The need for the IMF to play a central role in managing a global crisis is one of the few areas on which the G-20 countries may agree.
In previous financial crises, the IMF has played a key role in helping to maintain a minimum level of confidence, thus reducing the costs of crisis containment and management. Given volatile markets, fleeing investors, and financially exhausted governments, there is a strong case for strengthening the IMF once again.
First of all, the G20 countries should commit to doubling the core capital of the International Monetary Fund. This means a twofold increase in each country’s contribution – which is proportional to the size of its economy. Such negotiations have been difficult in the past, because fast-growing economies will insist on gaining larger stakes in the IMF, as Japan, Saudi Arabia and China have done over the years. The far-reaching reforms of 2010 included fundamental changes, and although geopolitical tensions have escalated further since then, these changes have paved the way for a further increase now.

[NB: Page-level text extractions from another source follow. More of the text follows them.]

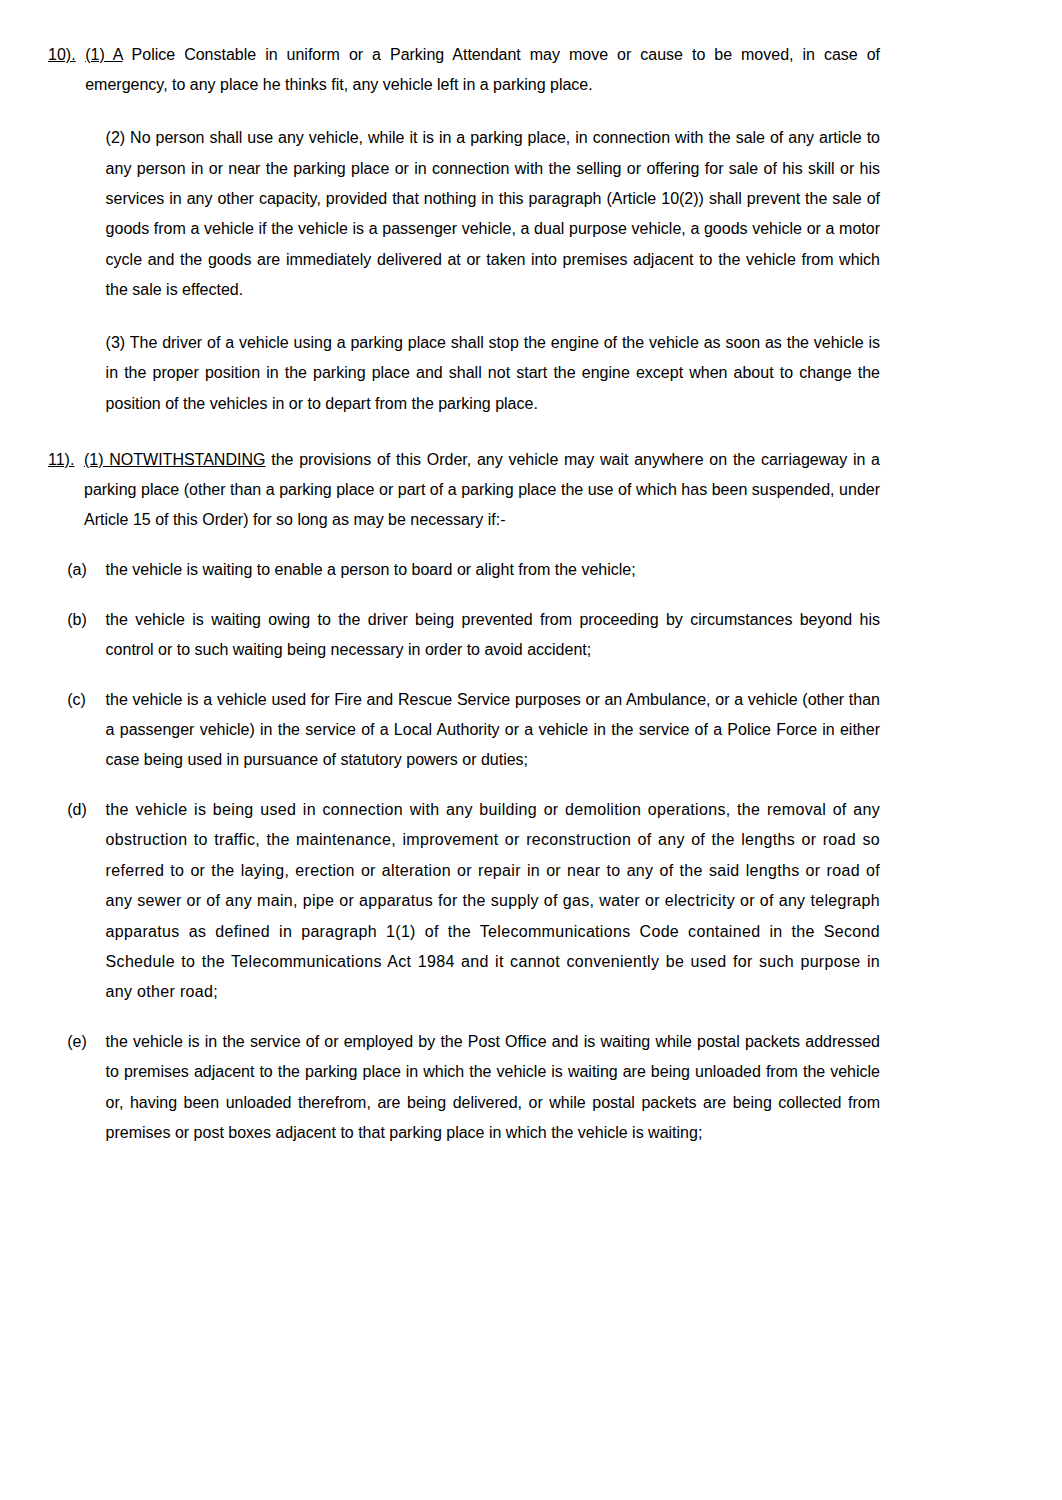10).
(1) A Police Constable in uniform or a Parking Attendant may move or cause to be moved, in case of emergency, to any place he thinks fit, any vehicle left in a parking place.
(2) No person shall use any vehicle, while it is in a parking place, in connection with the sale of any article to any person in or near the parking place or in connection with the selling or offering for sale of his skill or his services in any other capacity, provided that nothing in this paragraph (Article 10(2)) shall prevent the sale of goods from a vehicle if the vehicle is a passenger vehicle, a dual purpose vehicle, a goods vehicle or a motor cycle and the goods are immediately delivered at or taken into premises adjacent to the vehicle from which the sale is effected.
(3) The driver of a vehicle using a parking place shall stop the engine of the vehicle as soon as the vehicle is in the proper position in the parking place and shall not start the engine except when about to change the position of the vehicles in or to depart from the parking place.
11).
(1) NOTWITHSTANDING the provisions of this Order, any vehicle may wait anywhere on the carriageway in a parking place (other than a parking place or part of a parking place the use of which has been suspended, under Article 15 of this Order) for so long as may be necessary if:-
(a) the vehicle is waiting to enable a person to board or alight from the vehicle;
(b) the vehicle is waiting owing to the driver being prevented from proceeding by circumstances beyond his control or to such waiting being necessary in order to avoid accident;
(c) the vehicle is a vehicle used for Fire and Rescue Service purposes or an Ambulance, or a vehicle (other than a passenger vehicle) in the service of a Local Authority or a vehicle in the service of a Police Force in either case being used in pursuance of statutory powers or duties;
(d) the vehicle is being used in connection with any building or demolition operations, the removal of any obstruction to traffic, the maintenance, improvement or reconstruction of any of the lengths or road so referred to or the laying, erection or alteration or repair in or near to any of the said lengths or road of any sewer or of any main, pipe or apparatus for the supply of gas, water or electricity or of any telegraph apparatus as defined in paragraph 1(1) of the Telecommunications Code contained in the Second Schedule to the Telecommunications Act 1984 and it cannot conveniently be used for such purpose in any other road;
(e) the vehicle is in the service of or employed by the Post Office and is waiting while postal packets addressed to premises adjacent to the parking place in which the vehicle is waiting are being unloaded from the vehicle or, having been unloaded therefrom, are being delivered, or while postal packets are being collected from premises or post boxes adjacent to that parking place in which the vehicle is waiting;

The need for the IMF to play a central role in managing a global crisis is one of the few areas on which the G-20 countries may agree. They should do so soon, because ratification and implementation of any new set of quotas will take time – five years, in the case of the 2010 agreement.
The second most urgent step is for the IMF to strengthen its borrowing arrangements with wealthier countries through the above-mentioned NAB and bilateral agreements. Middle East energy producers, for example, are set to receive up to $1.3 trillion in additional oil revenue over the next four years, and will gain quiet leverage by agreeing to increase their lending to the International Monetary Fund.

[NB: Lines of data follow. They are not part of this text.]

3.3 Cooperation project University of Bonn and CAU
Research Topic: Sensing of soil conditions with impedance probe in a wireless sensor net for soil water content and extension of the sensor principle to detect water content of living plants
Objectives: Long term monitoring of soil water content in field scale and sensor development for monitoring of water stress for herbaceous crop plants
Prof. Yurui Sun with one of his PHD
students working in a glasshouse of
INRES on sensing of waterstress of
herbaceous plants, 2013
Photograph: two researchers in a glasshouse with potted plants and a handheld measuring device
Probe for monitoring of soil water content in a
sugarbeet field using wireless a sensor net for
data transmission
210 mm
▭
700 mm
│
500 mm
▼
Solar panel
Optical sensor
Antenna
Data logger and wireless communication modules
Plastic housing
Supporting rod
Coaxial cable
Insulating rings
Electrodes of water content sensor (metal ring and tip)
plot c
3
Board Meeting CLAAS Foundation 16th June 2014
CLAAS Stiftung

A third possibility is either selling some of the IMF’s gold holdings, or countries agreeing to another year’s allocation of SDRs. But, again, the bulk of SDR issuance goes to the largest economies (which have mostly chosen not to redistribute them to needy countries). Moreover, there are limits to countries’ willingness to exchange their hard currency reserves for SDRs.
The least debated and most controversial option would be for the richer countries that do not borrow from the IMF to reduce the amount that the Fund pays in return for giving them credit. In 2020, the IMF spent SDR 546 million on reserve tranche compensation for members, and another SDR 90 million on interest expense. This is set to increase now, as both the credit owed to the IMF and the interest rate on the SDR rise.

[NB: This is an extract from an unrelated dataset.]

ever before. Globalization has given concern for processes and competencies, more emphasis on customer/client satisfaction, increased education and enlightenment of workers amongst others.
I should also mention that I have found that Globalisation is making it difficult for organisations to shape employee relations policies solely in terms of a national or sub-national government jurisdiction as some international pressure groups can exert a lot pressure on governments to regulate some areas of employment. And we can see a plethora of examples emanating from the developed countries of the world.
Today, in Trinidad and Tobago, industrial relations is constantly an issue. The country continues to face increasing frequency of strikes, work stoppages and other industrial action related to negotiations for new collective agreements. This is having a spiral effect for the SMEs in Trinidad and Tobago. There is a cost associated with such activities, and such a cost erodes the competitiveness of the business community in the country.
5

Finally, the IMF, like its sister institution, the World Bank, can tap into the capital markets — something it hasn’t done before. The World Bank’s International Bank for Reconstruction and Development provides loans to low- and middle-income countries by borrowing four to five times its market capital. Even the International Development Association, the Bank’s concessional instrument for the poorest countries, relies on capital markets to maximize its financing, albeit on a much smaller scale.
Both IBRD and IDA have AAA credit ratings, enabling them to reduce the cost of capital. Their experience, as well as that of other multilateral borrowers, indicates that the IMF can issue AAA-rated debt and leverage equity, as well as its track record of not reporting any credit loss over its 78-year history.
The powerful countries of the IMF, especially the G-20, have to think seriously about what is at stake. Like the wildfires that broke out in the northern hemisphere this summer, financial crises spread quickly. Managing it effectively will require equipping the IMF early with well-placed reserves and fire retardants.
• Neger Woods, Dean of the Blavatnik School of Government, University of Oxford.